What are the ingredients to an excellent weekend? Take one road trip, a couple of friends, several thousand nomadic strangers, a cult band, and a break-taking venue in the desert, and bingo! You’ve got what Ashley, Angie I did for the last three days: a road trip to the Gorge Amphitheatre in Washington to see Phish on their first tour since returning from hiatus.
Located in George, Washington (yes, you read that right), the Gorge Amphitheatre is positioned on cliffs above the Columbia River, presenting a spectacular view to concert attendees. When we arrived on Friday afternoon, it was beastly hot, a condition that continued through Saturday, which demanded the majority of our time was spent seeking shade and hydrating ourselves. But it was well worth it for two reasons: the northern lights, and Phish!
As the sun set on Friday night, the majority of people around us had their attention focused on the John Mayer/Counting Crows concert in the Gorge. We, however, noticed a slight greenish haze forming in the opposite direction that grew stronger until streaks of vertical curtains of light became visible once the sun has set completely.
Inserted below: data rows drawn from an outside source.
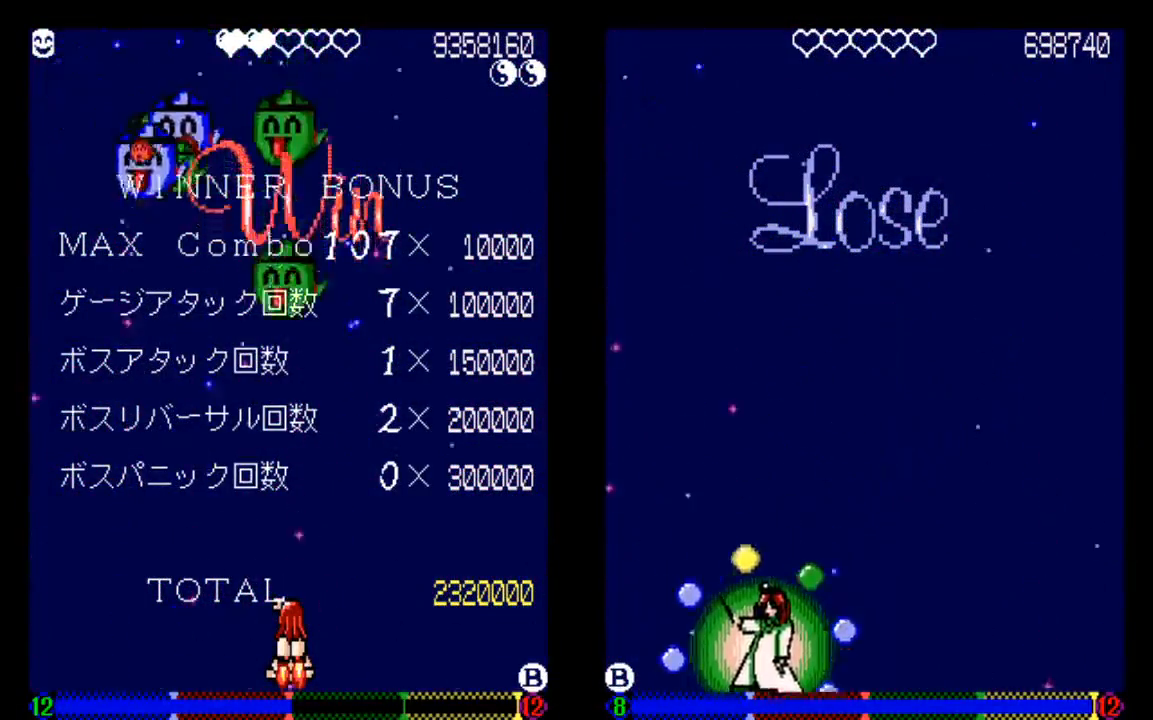
{"buttons": [], "left_stick": "center", "right_stick": "center", "events": [[133, "TRIANGLE", "up"], [233, "TRIANGLE", "down"], [333, "TRIANGLE", "up"]]}
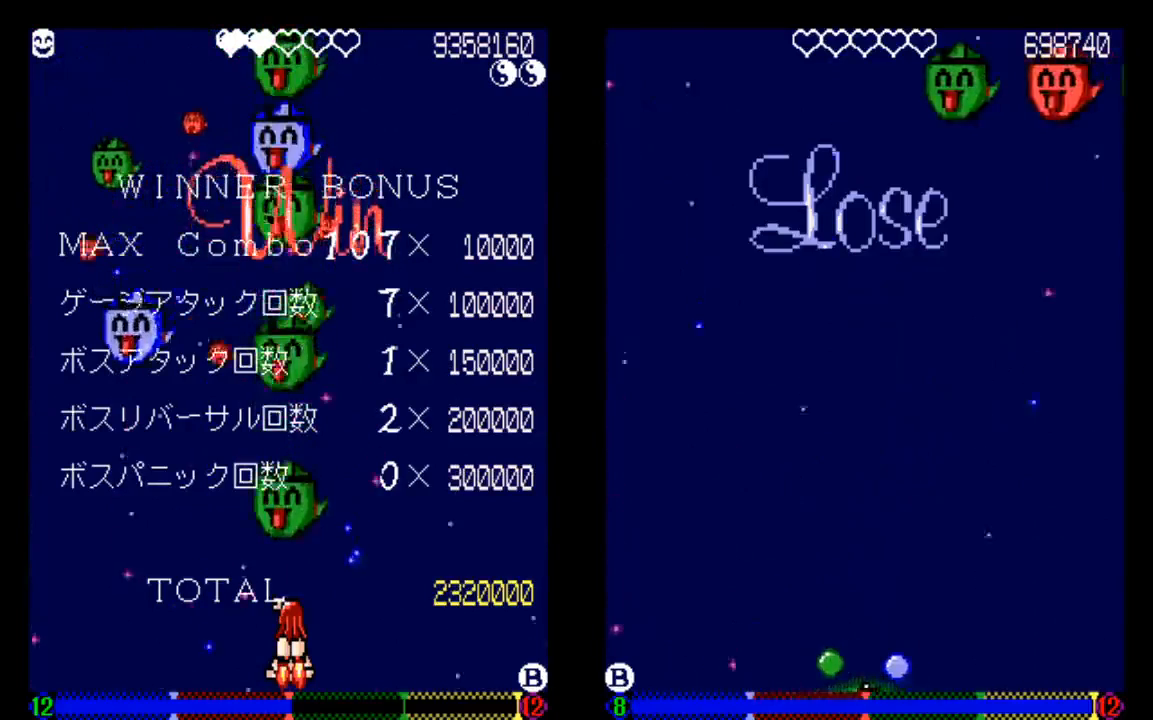
{"buttons": [], "left_stick": "center", "right_stick": "center", "events": [[33, "TRIANGLE", "down"], [133, "TRIANGLE", "up"]]}
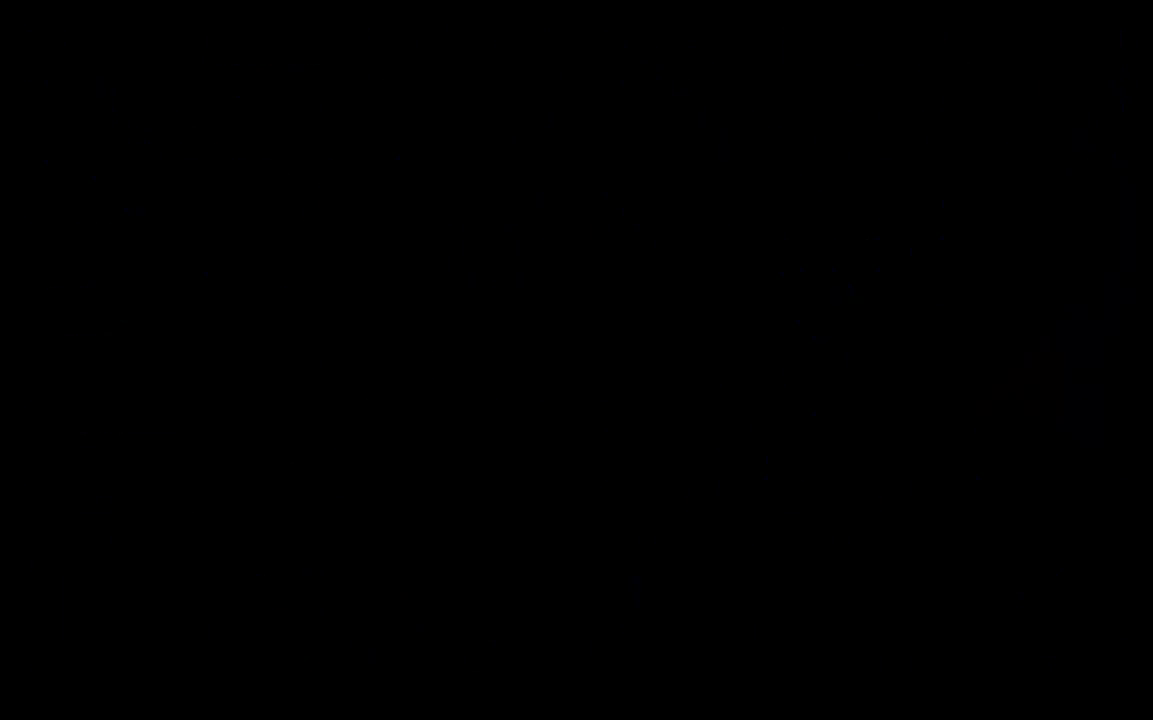
{"buttons": [], "left_stick": "center", "right_stick": "center", "events": [[33, "TRIANGLE", "down"], [233, "TRIANGLE", "up"]]}
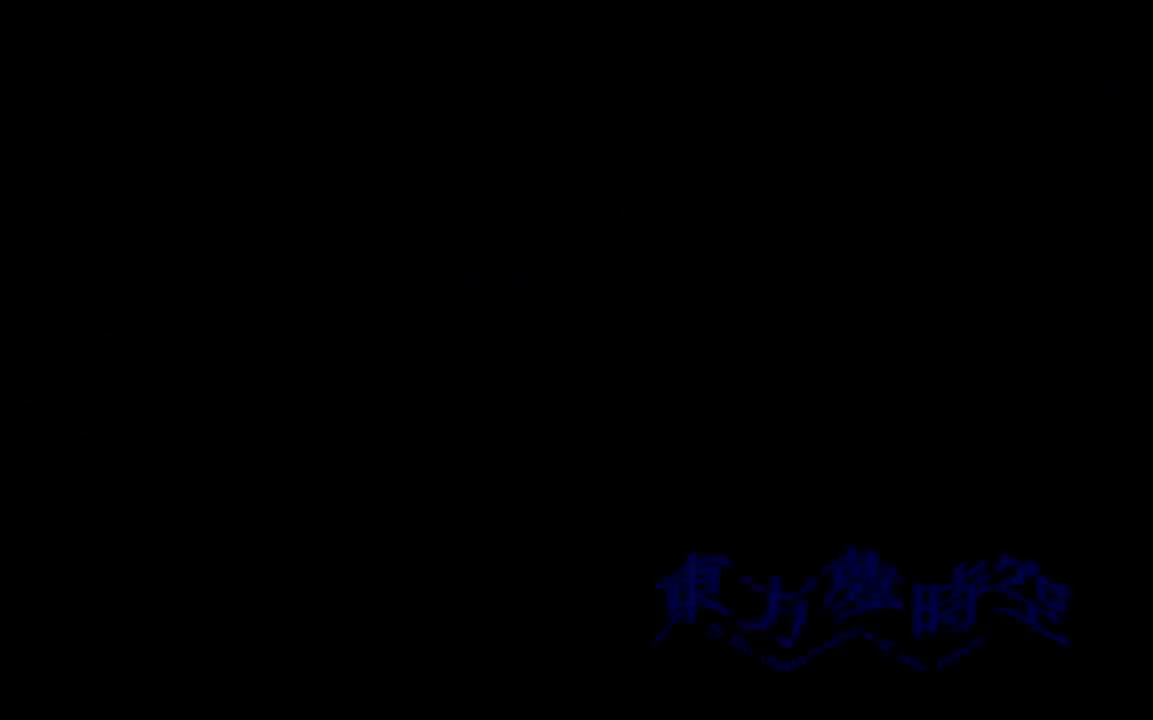
{"buttons": ["TRIANGLE"], "left_stick": "center", "right_stick": "center", "events": [[33, "TRIANGLE", "down"], [233, "TRIANGLE", "up"], [333, "TRIANGLE", "down"]]}
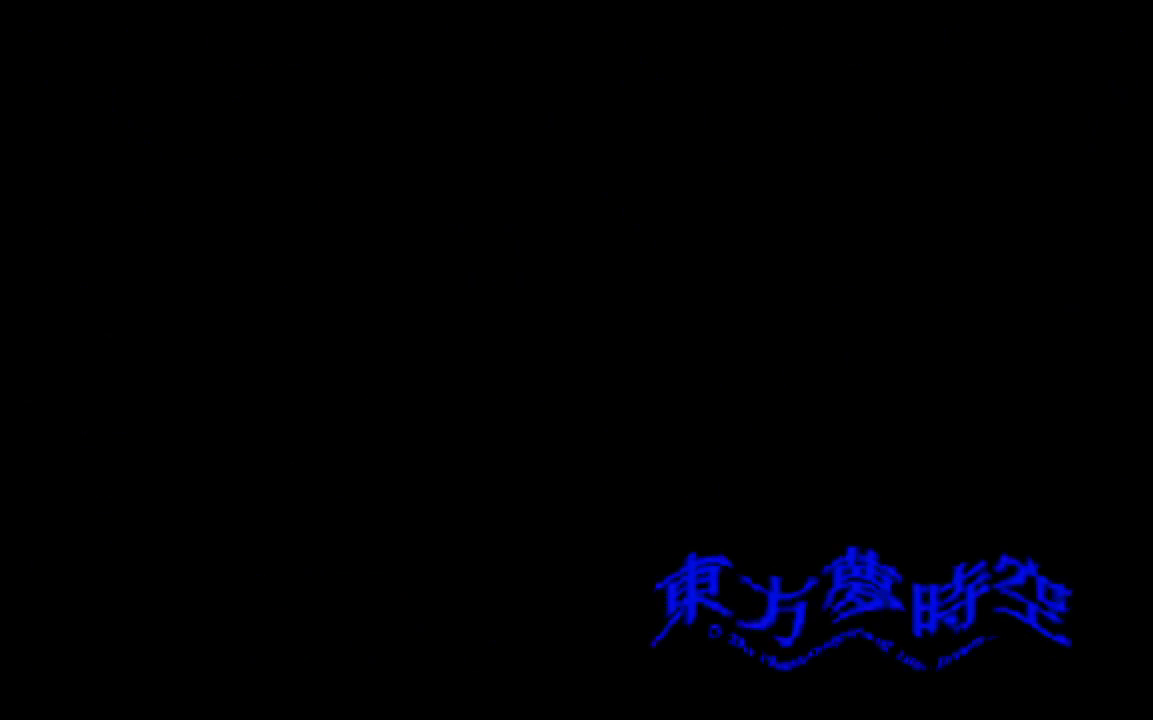
{"buttons": ["TRIANGLE"], "left_stick": "center", "right_stick": "center", "events": [[33, "TRIANGLE", "up"], [133, "TRIANGLE", "down"]]}
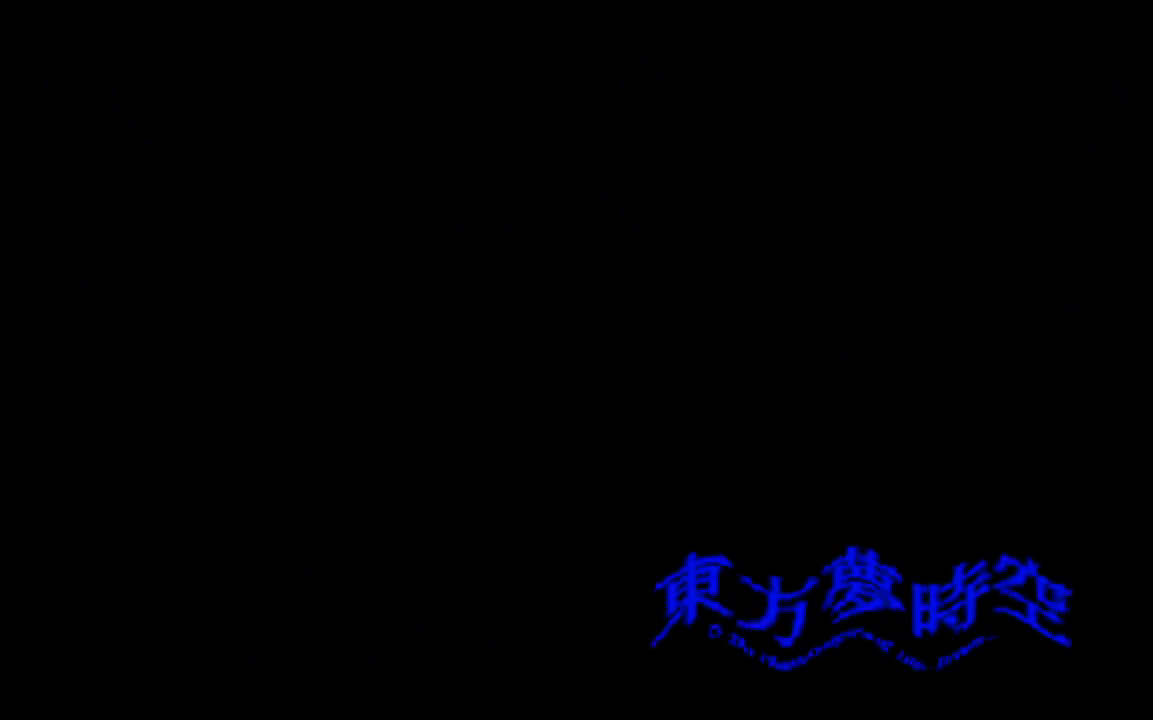
{"buttons": ["TRIANGLE"], "left_stick": "center", "right_stick": "center", "events": [[33, "TRIANGLE", "up"], [133, "TRIANGLE", "down"], [233, "TRIANGLE", "up"], [433, "TRIANGLE", "down"]]}
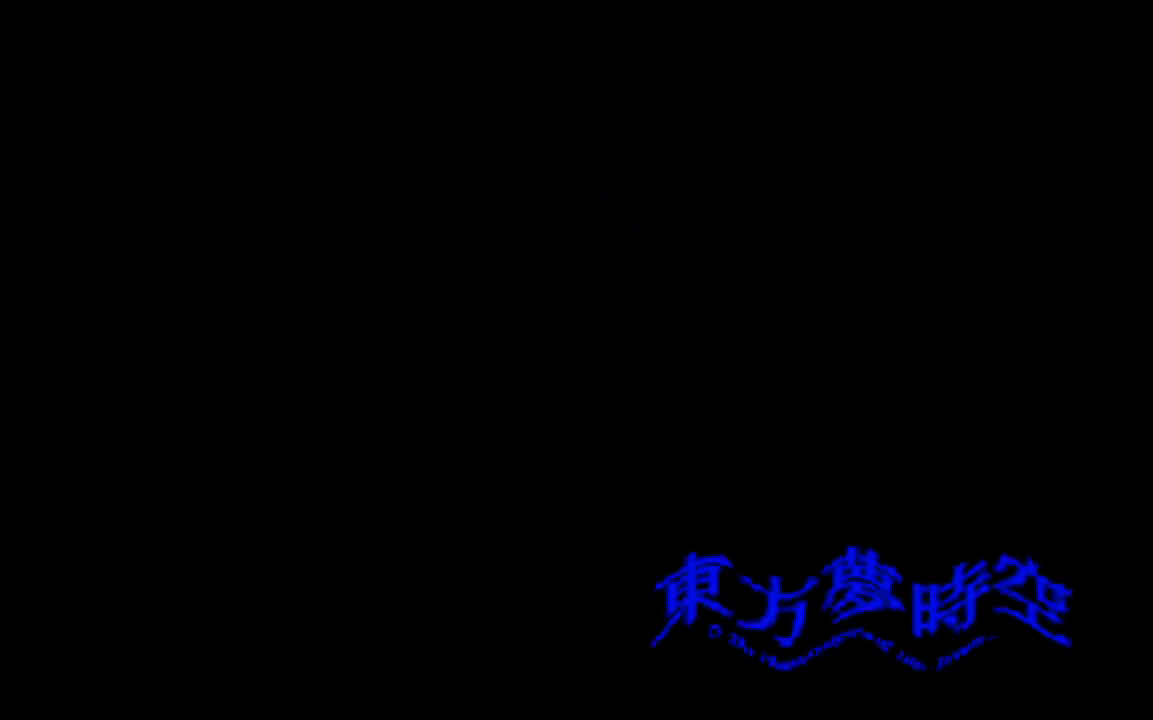
{"buttons": ["TRIANGLE"], "left_stick": "center", "right_stick": "center", "events": [[33, "TRIANGLE", "up"], [233, "TRIANGLE", "down"], [333, "TRIANGLE", "up"], [433, "TRIANGLE", "down"]]}
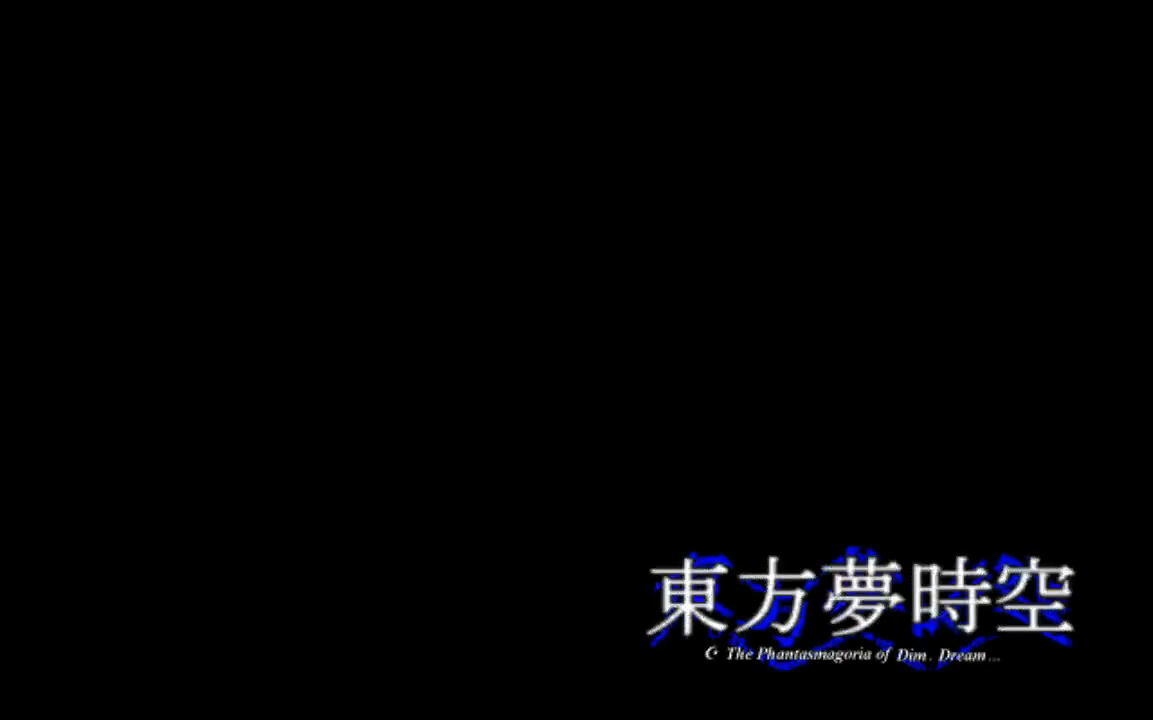
{"buttons": [], "left_stick": "center", "right_stick": "center", "events": [[133, "TRIANGLE", "up"], [233, "TRIANGLE", "down"], [333, "TRIANGLE", "up"]]}
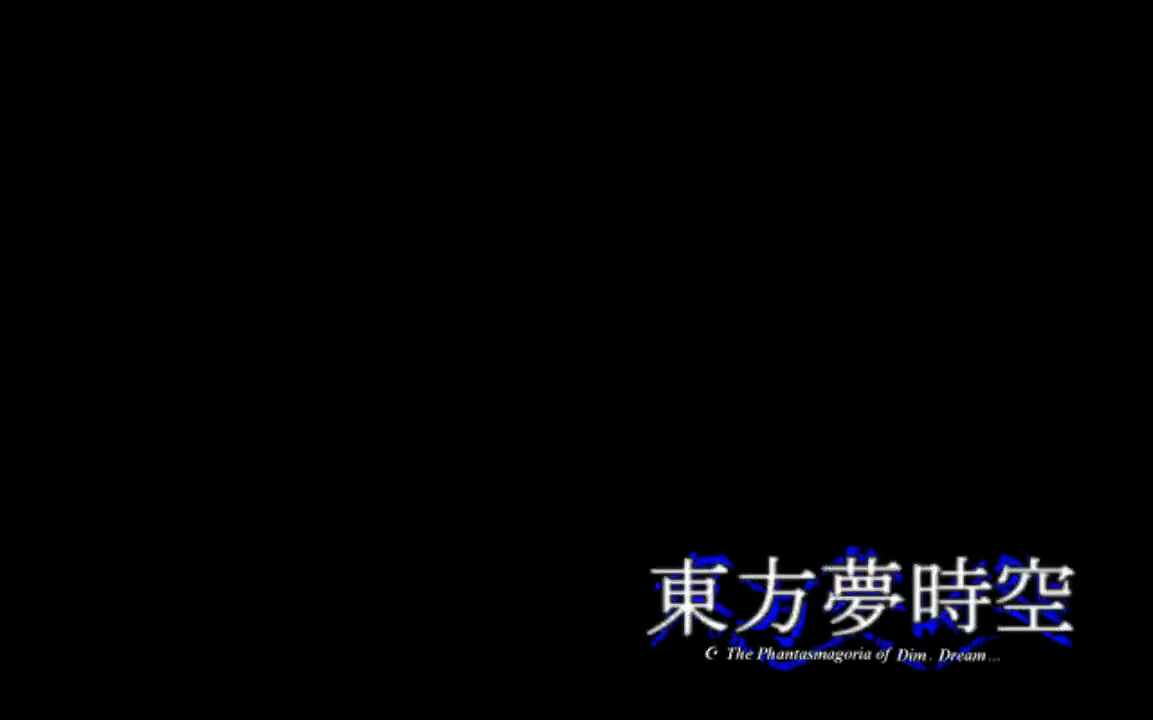
{"buttons": [], "left_stick": "center", "right_stick": "center", "events": [[33, "TRIANGLE", "down"], [133, "TRIANGLE", "up"], [233, "TRIANGLE", "down"], [433, "TRIANGLE", "up"]]}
Given that Phish would be playing by itself the following evening, I suppose this experience counted as the opening act.
At the Phish concert the next evening, spirits were high and the weary Gorge campers were ready to have some fun. In a “Dead Poets Society” moment, someone in the audience discovered that the flour tortillas being sold by the concession were amazingly aerodynamic, especially in the presence of the wind blasting the amphitheatre from the ravine. Before the concert even began, tortilla UFOs streaked across the concert audience, sometimes making it almost the entire way across the amphitheatre in brave defiance of the laws of baking and gravity.
The concert itself was usual Phish fare, with numerous jams on songs old and new. It appeared that the band was a little out of practice at some points during the concert – though the cruised through some songs in perfect form, they seemed lost in others, wandering to a finish without really coming together. In particular, we noticed that Trey and Page seemed to stepping on each other’s toes a little when it came to solos. Weird.
The final song in the encore, the reprise of “Tweezer”, was really neat. All through the concert, people had been tossing around glow sticks and glow stick bracelets, having previously exhausted their stockpile of tortillas. As the song approached the finish, glow sticks were being thrown forward towards the stage, bouncing over the crowd with a life of their own. By the end, the mosh pit right in front of the stage looked like it was bubbling with glow sticks, as the song came to a close. A perfectly surreal finish to the concert.